▶ _Source_
+++

Blog post

Iran: from isolation to economic cooperation

With some sanctions temporarily lifted, now is the chance for Iran to reintegrate into the global economy and political system. But comprehensive econ

Publishing date
15 July 2016
Authors
Marek Dabrowski

Iran, together with the five permanent members of the United Nations Security Council and Germany, signed a Joint Comprehensive Plan of Action (JCPOA) in July 2015, allowing the EU and US sanctions related to Iran’s nuclear program to be temporarily lifted. This has opened the door to Iran’s gradual reintegration into the global economic and political system (Blockmans et al., 2016).

Reintegration may offer substantial benefits for Iran, its neighbours, and other major economic players, including the EU. However, to grasp the potential benefits of such cooperation, Iran and its partners must bring down existing barriers to trade and investment flows. In particular, Iran should continue its comprehensive economic reforms and abandon the protectionist policies it has conducted since 1950s[1].

Basic facts

Iran has the 18th largest population in the world (approaching 80 million) and the 18th largest economy, with a GDP close to 1.4 trillion international $ in purchasing power parity (PPP) terms[2], just behind Canada, Spain and Turkey. It represents 1.2% of the world’s GDP. Its GDP per capita of current international $17,251 (in PPP terms) gives it an upper-middle-income status, according to the World Bank’s country grouping.

This means that Iran represents the world’s ‘average’ level of economic development. It has a similar territorial, demographic and economic potential and income level to its western neighbour Turkey. However, there are huge differences between both countries in terms of their economic structure, economic systems and degree of external openness.

Growth volatility

Despite more than a decade of high oil prices, Iran has enjoyed only a short period of relatively high economic growth (2006-2007), as shown in Figure 1. The global financial crisis and resulting decline of oil prices in 2008-2009 slowed growth in Iran, and the recovery of the oil price since mid 2009 has given only one year of high growth (2010), which was followed by a deep recession (2012-2013).

The international sanctions related to Iran’s nuclear program were only one reason for this fall in output. Another, perhaps more important, factor is related to the populist economic policies of the second administration of President Mahmoud Ahmadinejad.

Changes in economic policy after election of Hassan Rouhani as the President of Iran brought visible improvements in 2014, even before the JCPOA was signed and international sanctions lifted. However, the sharp decline in oil prices since the second half of 2014 caused economic stagnation in 2015.

+++

▶ _Exercise task_
Return, word for word, the part of the text on Iran's economy that opens with "The international sanctions" and closes with "President Mahmoud Ahmadinejad.". The material that comes next has no connection to the text on Iran's economy.

+++

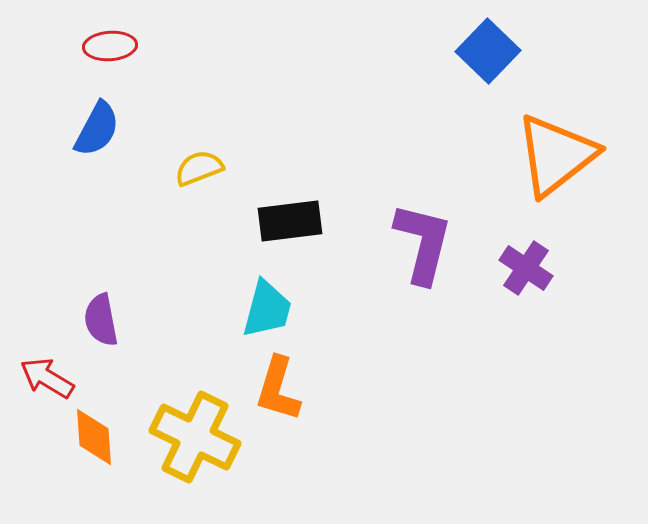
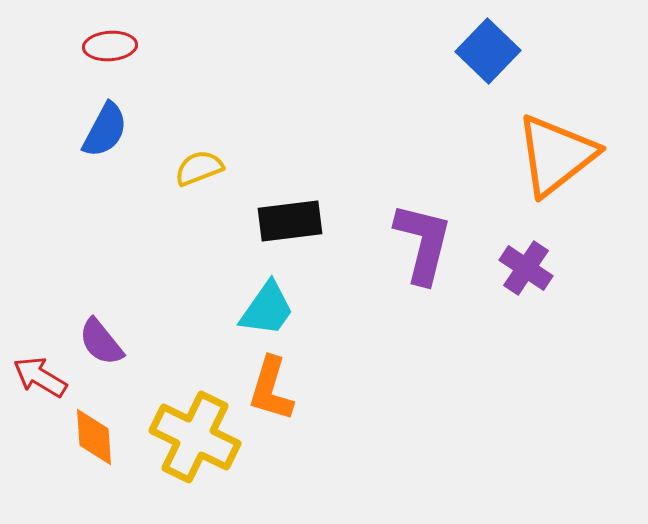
blue semicircle: moved 8 px right, 1 px down
cyan trapezoid: rotated 20 degrees clockwise
purple semicircle: moved 22 px down; rotated 28 degrees counterclockwise
red arrow: moved 7 px left, 1 px up
orange L-shape: moved 7 px left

+++

▶ _Exercise answer_
The international sanctions related to Iran’s nuclear program were only one reason for this fall in output. Another, perhaps more important, factor is related to the populist economic policies of the second administration of President Mahmoud Ahmadinejad.